Written task A - Set down the part of the Grand Canyon passage starting with "Analyses of cave" and going on through "upstream, says Hill.", copying it word for word.
Written task B - In the Grand Canyon passage, by about how much has the water table in the eastern region dropped over the past 3.7 million years?

Text -
Hill and her colleagues analyzed mammillary formations from nine caves near the Grand Canyon. Most of the caves lie within a few kilometers of the Colorado River, the waterway that now flows through the chasm. Also, the deposits that the researchers sampled came from elevations no more than 1.2 km above the modern river level, says Hill. The researchers presume that ancient changes in the region’s water table are linked to drops in the river level as it scoured deeper into the region’s rocks.
Analyses of one mammillary from the western Grand Canyon region suggest that when the deposit stopped growing some 17 million years ago, the water table stood about 1,160 meters above today’s river level. Other analyses from that region indicate that by 7.6 million years ago, the water table had dropped to 930 m above the modern river level. About 2 million years ago, the water table was only 120 m higher than it is now, leading researchers to infer that during that interval the Colorado has scoured the western reaches of the canyon downward by that amount. Overall, rates of downward erosion in this region have averaged between 55 and 123 m per million years during the past 17 million years, Hill and her colleagues report in the March 7 Science.
Analyses of cave mammillaries in the eastern Grand Canyon region suggest that the Colorado’s downward scouring there began much later but has occurred at dramatically faster rates. In that area, the water table—and, presumably, the river level—has dropped about 920 m in the past 3.7 million years, at average rates between 166 and 411 m per million years.
Together, the cave-formation data suggest that erosion of the Grand Canyon began at its western end and proceeded upstream, says Hill.
Hill and her team “have compiled an excellent record of local water tables dropping” but their assumptions about the region’s geology may be incorrect, says Joel L. Pederson, a geomorphologist at Utah State University in Logan. Water tables aren’t always flat over large regions of complicated topography, he notes. Moreover, decreases in the water table inferred for the oldest of the cave formations might have been linked to the carving of canyons that predate the Grand Canyon.

Data -
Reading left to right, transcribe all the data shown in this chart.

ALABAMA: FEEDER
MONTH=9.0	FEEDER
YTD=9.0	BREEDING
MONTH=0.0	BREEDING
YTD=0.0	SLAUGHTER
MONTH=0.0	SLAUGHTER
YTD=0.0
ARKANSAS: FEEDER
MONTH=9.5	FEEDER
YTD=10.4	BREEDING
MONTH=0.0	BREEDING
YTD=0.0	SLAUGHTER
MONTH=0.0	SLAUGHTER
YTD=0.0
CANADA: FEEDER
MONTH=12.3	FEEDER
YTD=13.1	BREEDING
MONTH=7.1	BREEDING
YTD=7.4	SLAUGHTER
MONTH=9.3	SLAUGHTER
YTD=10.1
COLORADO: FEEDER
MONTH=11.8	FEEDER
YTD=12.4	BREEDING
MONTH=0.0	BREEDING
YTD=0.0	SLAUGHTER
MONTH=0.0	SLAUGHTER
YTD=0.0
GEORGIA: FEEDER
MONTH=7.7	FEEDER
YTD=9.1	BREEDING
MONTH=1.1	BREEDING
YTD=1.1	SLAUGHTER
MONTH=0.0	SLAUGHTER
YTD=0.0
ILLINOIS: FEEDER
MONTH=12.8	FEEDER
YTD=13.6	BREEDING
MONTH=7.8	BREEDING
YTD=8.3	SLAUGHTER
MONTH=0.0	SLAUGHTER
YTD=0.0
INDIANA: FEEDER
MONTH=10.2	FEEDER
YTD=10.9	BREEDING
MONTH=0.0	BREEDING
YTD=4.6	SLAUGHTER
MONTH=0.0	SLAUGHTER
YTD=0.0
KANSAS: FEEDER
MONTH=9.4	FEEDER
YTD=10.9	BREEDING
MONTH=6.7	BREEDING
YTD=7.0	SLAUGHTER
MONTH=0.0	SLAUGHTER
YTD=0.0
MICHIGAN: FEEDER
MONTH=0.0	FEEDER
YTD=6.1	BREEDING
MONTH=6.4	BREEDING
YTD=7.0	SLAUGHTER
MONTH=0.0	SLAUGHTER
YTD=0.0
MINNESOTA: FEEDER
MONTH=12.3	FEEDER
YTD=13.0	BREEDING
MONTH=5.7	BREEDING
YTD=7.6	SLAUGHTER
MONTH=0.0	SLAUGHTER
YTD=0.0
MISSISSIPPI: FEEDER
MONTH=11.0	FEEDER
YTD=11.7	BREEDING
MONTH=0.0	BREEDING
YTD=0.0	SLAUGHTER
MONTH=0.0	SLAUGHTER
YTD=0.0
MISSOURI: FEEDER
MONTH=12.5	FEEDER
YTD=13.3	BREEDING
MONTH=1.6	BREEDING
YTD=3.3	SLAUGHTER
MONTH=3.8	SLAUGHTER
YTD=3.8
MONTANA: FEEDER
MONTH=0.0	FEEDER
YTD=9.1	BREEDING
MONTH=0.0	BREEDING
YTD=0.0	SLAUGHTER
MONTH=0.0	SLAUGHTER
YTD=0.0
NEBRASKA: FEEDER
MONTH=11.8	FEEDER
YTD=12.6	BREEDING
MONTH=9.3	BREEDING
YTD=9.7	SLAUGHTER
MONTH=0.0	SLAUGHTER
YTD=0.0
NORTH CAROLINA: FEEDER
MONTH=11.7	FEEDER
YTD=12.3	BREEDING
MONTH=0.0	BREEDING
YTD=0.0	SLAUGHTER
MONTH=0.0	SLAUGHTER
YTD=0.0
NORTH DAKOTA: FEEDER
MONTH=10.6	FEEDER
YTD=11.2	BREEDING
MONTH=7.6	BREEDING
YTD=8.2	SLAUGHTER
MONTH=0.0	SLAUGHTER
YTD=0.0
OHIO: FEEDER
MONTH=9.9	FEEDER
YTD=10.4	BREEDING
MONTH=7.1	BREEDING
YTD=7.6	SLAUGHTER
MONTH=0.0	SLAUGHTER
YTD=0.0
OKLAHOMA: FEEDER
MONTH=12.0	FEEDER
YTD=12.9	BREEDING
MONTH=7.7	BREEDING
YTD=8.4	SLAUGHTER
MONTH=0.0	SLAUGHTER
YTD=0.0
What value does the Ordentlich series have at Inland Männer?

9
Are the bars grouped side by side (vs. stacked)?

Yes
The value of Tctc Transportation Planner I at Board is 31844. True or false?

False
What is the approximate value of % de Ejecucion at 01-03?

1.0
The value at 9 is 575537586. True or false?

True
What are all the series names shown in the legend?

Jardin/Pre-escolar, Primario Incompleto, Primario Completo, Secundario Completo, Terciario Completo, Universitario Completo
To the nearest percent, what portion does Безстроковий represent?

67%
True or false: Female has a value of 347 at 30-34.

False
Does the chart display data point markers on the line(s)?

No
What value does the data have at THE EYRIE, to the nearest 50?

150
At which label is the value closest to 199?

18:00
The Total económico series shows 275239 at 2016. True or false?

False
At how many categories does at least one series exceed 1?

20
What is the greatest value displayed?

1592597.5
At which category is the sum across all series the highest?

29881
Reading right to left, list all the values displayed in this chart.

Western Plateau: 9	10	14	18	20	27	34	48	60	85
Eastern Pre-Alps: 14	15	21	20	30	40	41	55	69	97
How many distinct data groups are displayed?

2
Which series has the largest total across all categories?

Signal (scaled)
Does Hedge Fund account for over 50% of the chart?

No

Answer A -
Analyses of cave mammillaries in the eastern Grand Canyon region suggest that the Colorado’s downward scouring there began much later but has occurred at dramatically faster rates. In that area, the water table—and, presumably, the river level—has dropped about 920 m in the past 3.7 million years, at average rates between 166 and 411 m per million years.
Together, the cave-formation data suggest that erosion of the Grand Canyon began at its western end and proceeded upstream, says Hill.

Answer B - About 920 meters.